Je trouve que vous avez tout-à-fait raison! A quoi sert de se faire du mauvais sang pour quelque-chose qu’on ne peut pas contrôler ni changer de toute façon!!!!
Merci pour votre discours calmant!
Chantal
Merci pour vos lettres toujours empreintes de bon sens, et particulièrement celle-ci. Je souhaite qu’elle permette aux citoyens de retrouver leur sens critique, leur discernement, leur faculté à s’informer autrement que par les médias habituels hypnotiseurs afin que les pensées positives effacent celles, nauséabondes, d’une pseudo élite malfaisante. Que la lumière éclaire notre Terre.

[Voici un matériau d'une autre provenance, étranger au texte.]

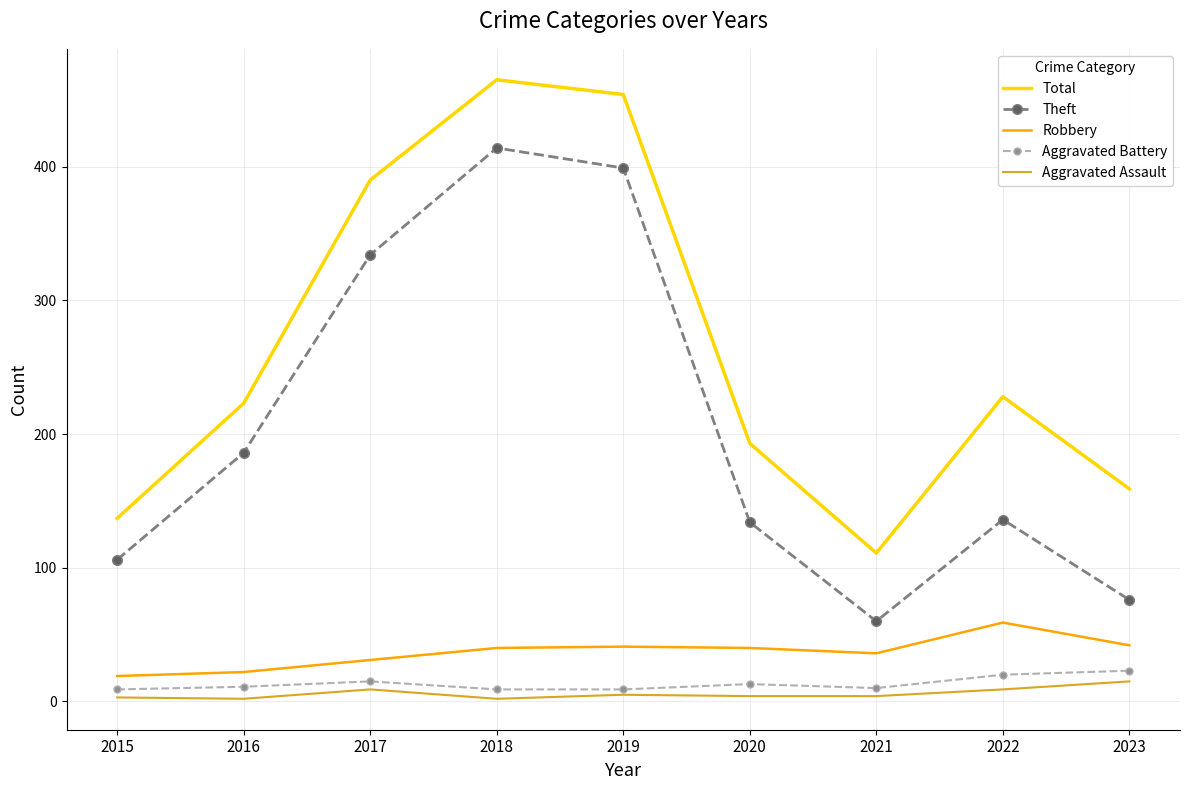

Between 2019 and 2022, which series saw the biggest shift?

Theft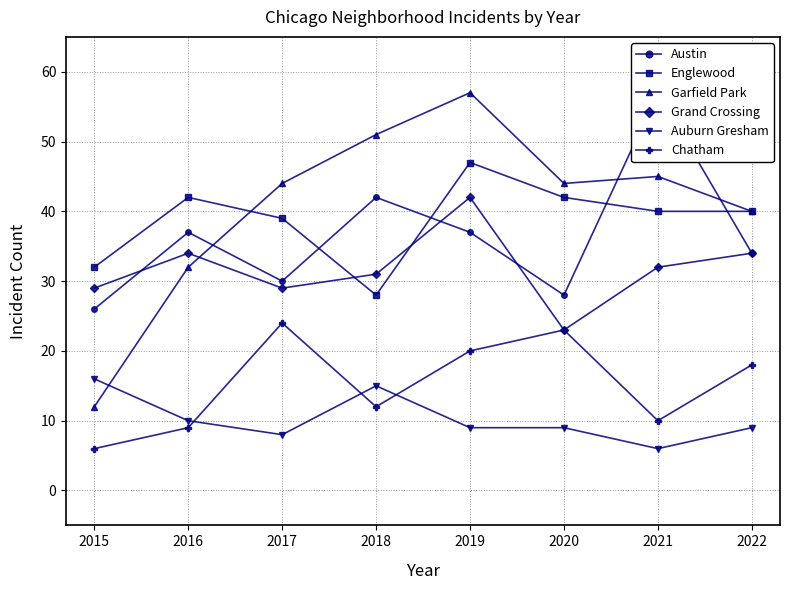

What is the difference between the maximum and minimum values in the Englewood series?

19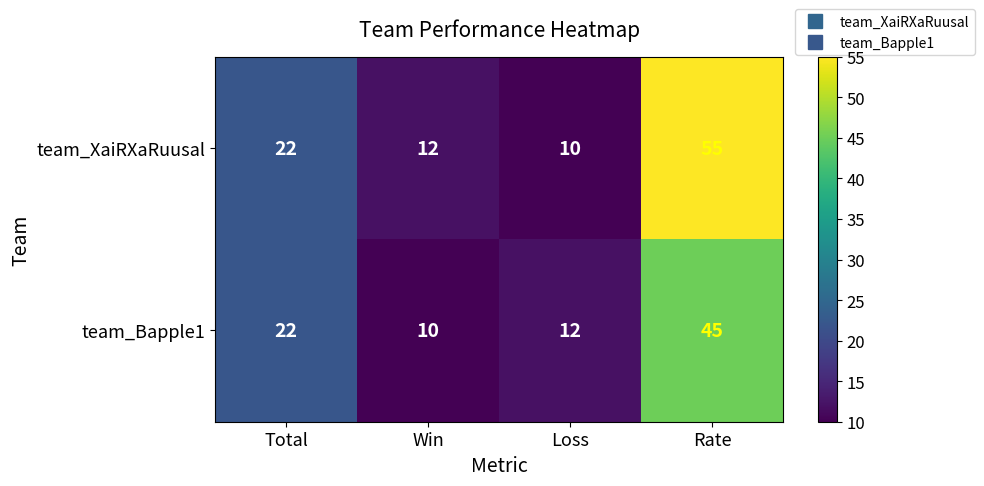

Reading left to right, transcribe all the data shown in this chart.

team_XaiRXaRuusal: 22	12	10	55
team_Bapple1: 22	10	12	45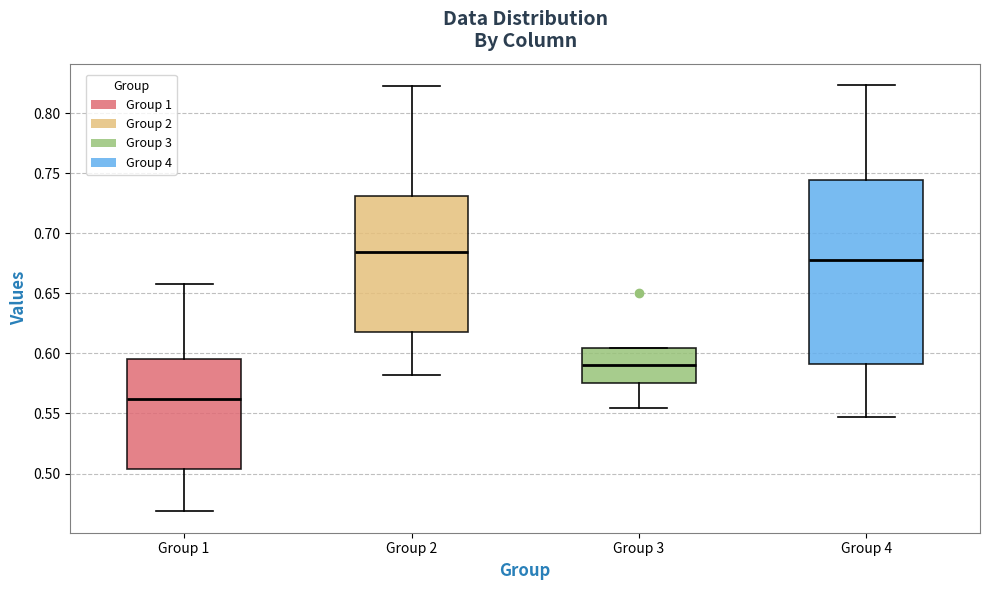

Reading left to right, transcribe this box plot: for each box, give where its median line is, the range the box spans, and where its two whiskers end, as read against the y-axis. The values are not printed on the chart, so give them approximately, as read against the axis.

Group 1: median 0.560, box 0.505 to 0.595, whiskers 0.470 to 0.660
Group 2: median 0.685, box 0.620 to 0.730, whiskers 0.580 to 0.825
Group 3: median 0.590, box 0.575 to 0.605, whiskers 0.555 to 0.605
Group 4: median 0.680, box 0.590 to 0.745, whiskers 0.545 to 0.825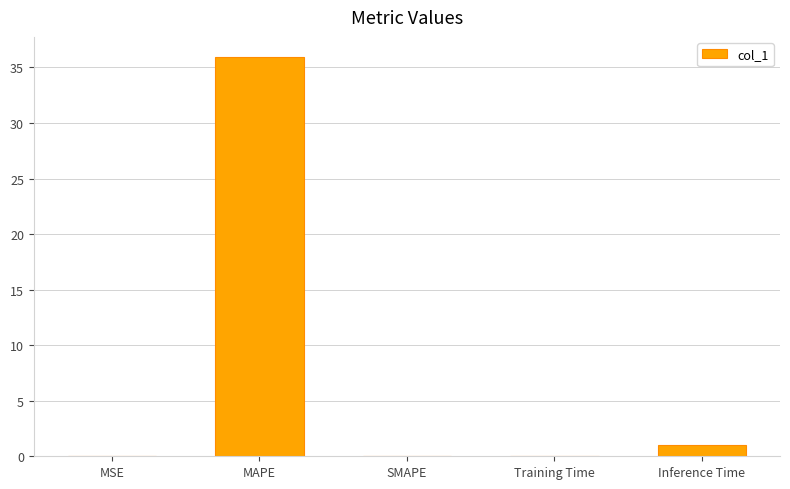

What is the average value?

7.4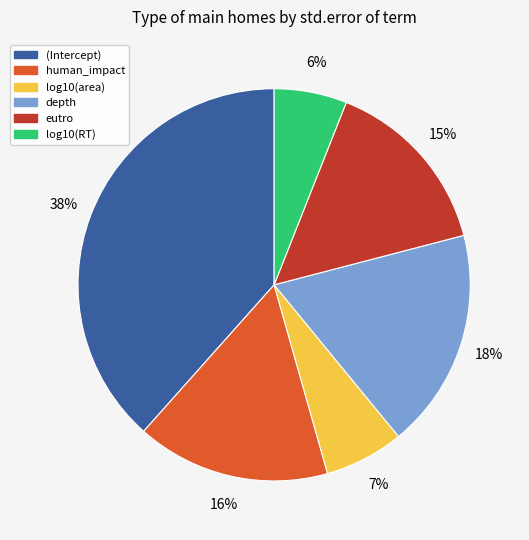

Between depth and log10(RT), which is larger?

depth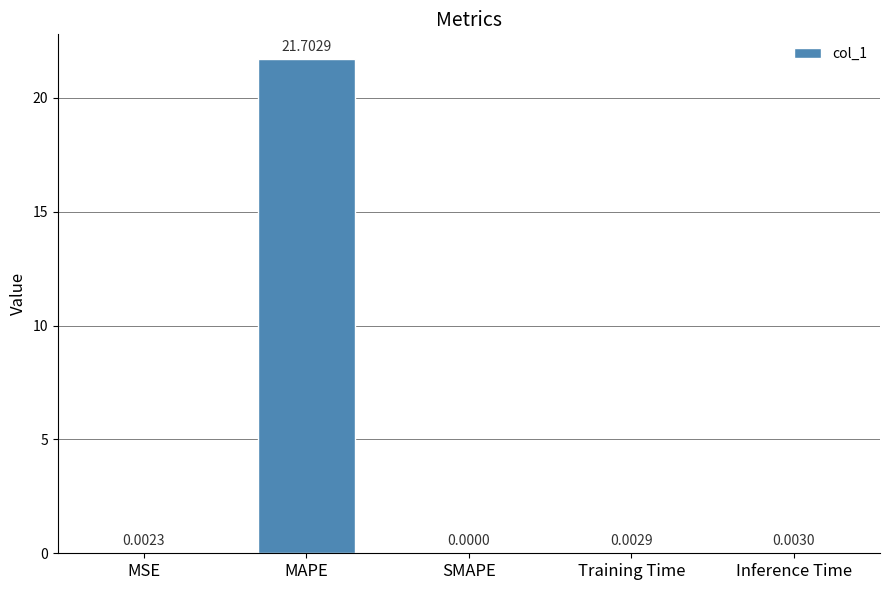

What is the sum of all values?

21.7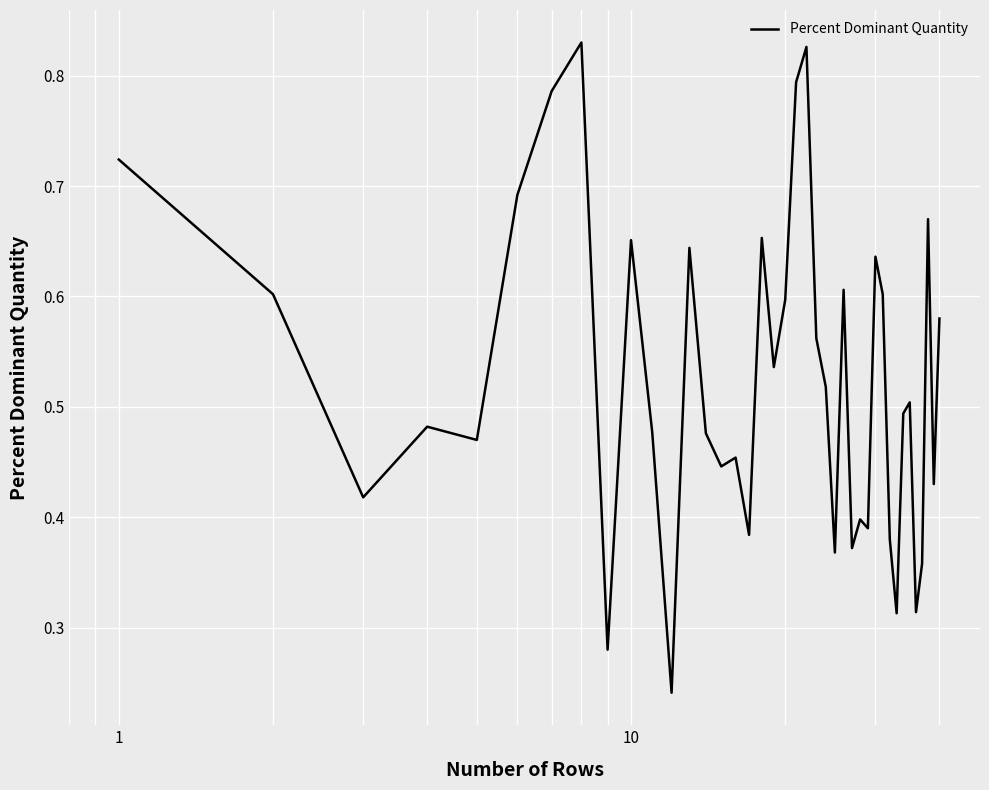

Does the chart display data point markers on the line(s)?

No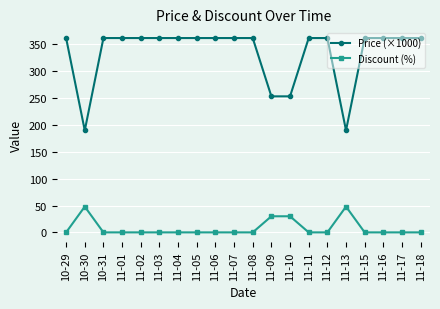

Which series has the largest range (max minus min)?

Price (×1000)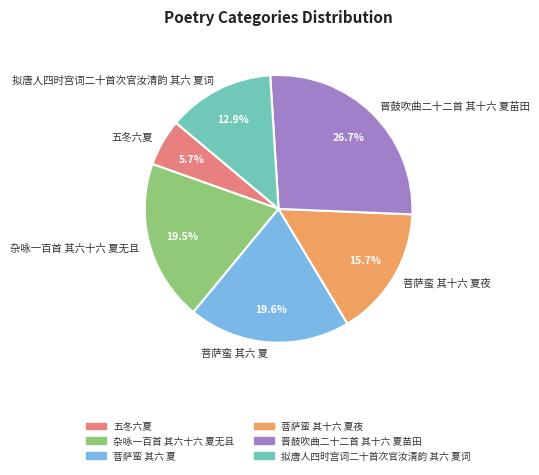

Count the number of slices in the pie.

6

J’aime beaucoup vous lire. Cela me fait du bien de lire des propos fouillés et mesurés. Merci beaucoup
Un très grand merci pour cette lettre! c’est la version actualisée avec l’Ukraine de ce que je pense depuis déjà bien longtemps, dans une impression de solitude presque totale. Vos mots me font un bien énorme, car j’ai de plus en plus d mal à me sentir si souvent seule, ou presque, de mon avis. Et super la blague de la ligne 8, un peu d ‘humour dans la morosité ambiante éclaire la journée.
Cher Monsieur,
Soyez infiniment remercié pour vos analyses toujours si justes et courageuses qui éclairent avec une bienveillante lucidité ces temps sombres pour l’Humanité.